I work in a small company (10-15 employees). Approximately a year and a half ago we took on employees who work remotely and, as such, we started using Microsoft Teams.
Internally we are two teams, both of which engage with multiple external partners, contractors and customers. We also have multiple ongoing projects. As such, our Teams structure reflects this with different channels and chats. However, being a small company, we wear many hats and have access to multiple chats/channels.
One of my team members is a gentleman, and, unfortunately, when we started using Teams we were under the pump and no-one had time to teach him how to use it.
Due to his lack of knowledge, he has developed this habit where he opens Teams and just starts typing in whichever chat/channel he last viewed. Since we wear many hats, people have indulged this by responding. However I have found it somewhat frustrating due to number of reasons;
- He posts information not relevant to that chat/channel
- Information gets fragmented across multiple places
- His questions and requests are going unnoticed and work is not getting done
- Because things are going unnoticed, he brings it up the next day in our daily stand-ups causing them to go overtime (sometimes by an hour)

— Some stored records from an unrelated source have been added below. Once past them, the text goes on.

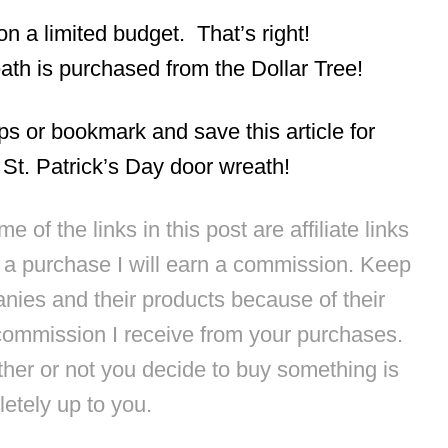
 on a limited budget. That’s right!
th is purchased from the Dollar Tree!
eps or bookmark and save this article for
e St. Patrick’s Day door wreath!
 of the links in this post are affiliate links
e a purchase I will earn a commission. Keep
anies and their products because of their
commission I receive from your purchases.
ther or not you decide to buy something is
etely up to you.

- He interrupts existing conversations/threads with questions irrelevant to that conversation (on more than one occasion I've had things unresolved because he has hijacked the thread)

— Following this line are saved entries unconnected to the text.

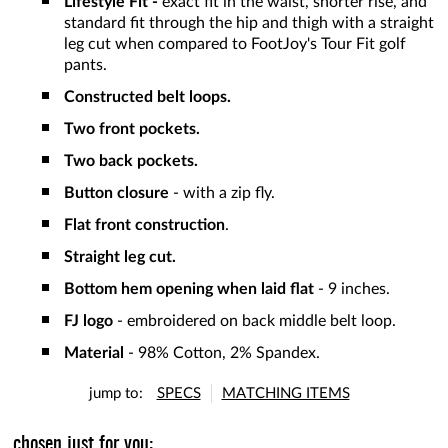
Lifestyle Fit -
exact fit in the waist, shorter rise, and
standard fit through the hip and thigh with a straight
leg cut when compared to FootJoy's Tour Fit golf
pants.
Constructed belt loops.
Two front pockets.
Two back pockets.
Button closure
- with a zip fly.
Flat front construction
.
Straight leg cut.
Bottom hem opening when laid flat
- 9 inches.
FJ logo
- embroidered on back middle belt loop.
Material
- 98% Cotton, 2% Spandex.
jump to:
SPECS
MATCHING ITEMS
chosen just for you:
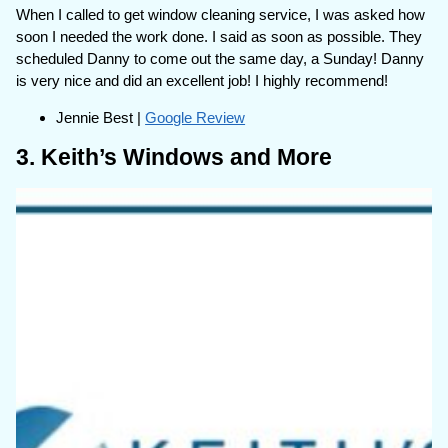
When I called to get window cleaning service, I was asked how
soon I needed the work done. I said as soon as possible. They
scheduled Danny to come out the same day, a Sunday! Danny
is very nice and did an excellent job! I highly recommend!
Jennie Best |
Google Review
3. Keith’s Windows and More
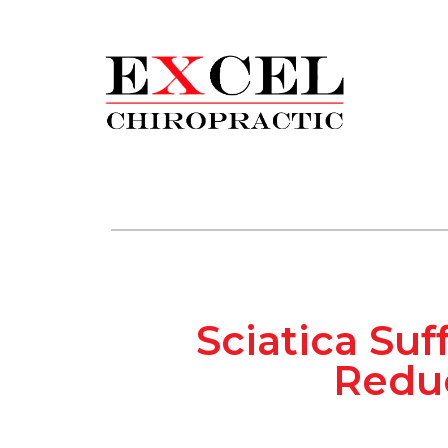
Sciatica Suf
Reduc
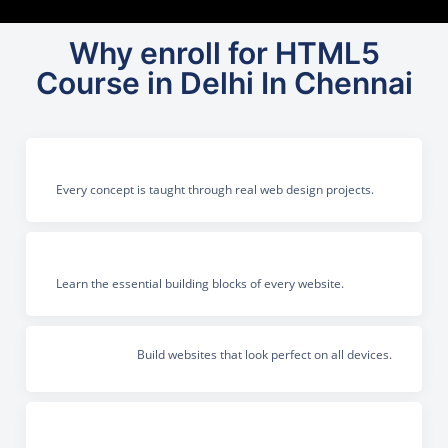
Why enroll for HTML5
Course in Delhi In Chennai
Every concept is taught through real web design projects.
Learn the essential building blocks of every website.
Build websites that look perfect on all devices.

- Information specific to our team is shown to the other team and external people (which in some cases has prompted a confused reply as they think it's directed to them)

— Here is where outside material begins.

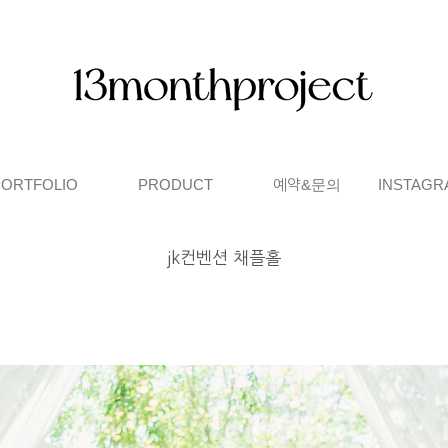
PORTFOLIO
PRODUCT
예약&문의
INSTAGR
jk컨벤션 채플홀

- He posts personal conversations, grievances, complaints etc on channels/chats that are being broadcasted to the whole organisation
- Our workloads are ramping up and we are relying more and more on information being stored in Teams
- I'm the person who sits next to him, so I'm the one who is constantly having to help him find things because he has made a mess. I'm also the person he complains to about how terrible Teams is or people ignoring him
- My workload is increasing and I'm running out of both time and patience to be his tech support/person to complain to
I realise it's because he hasn't been trained properly. I also acknowledge that maybe I'm making a bigger deal of this than my other co-workers (they're starting showing signs of frustration however). I have in the past made suggestions trying to help, but they haven't worked.
So my question is, how do I approach this situation in a reasonable and sensitive way? I don't want to be rude or condescending, nor do I want to come across as whining or uptight. But it is becoming an issue I feel needs to be addressed.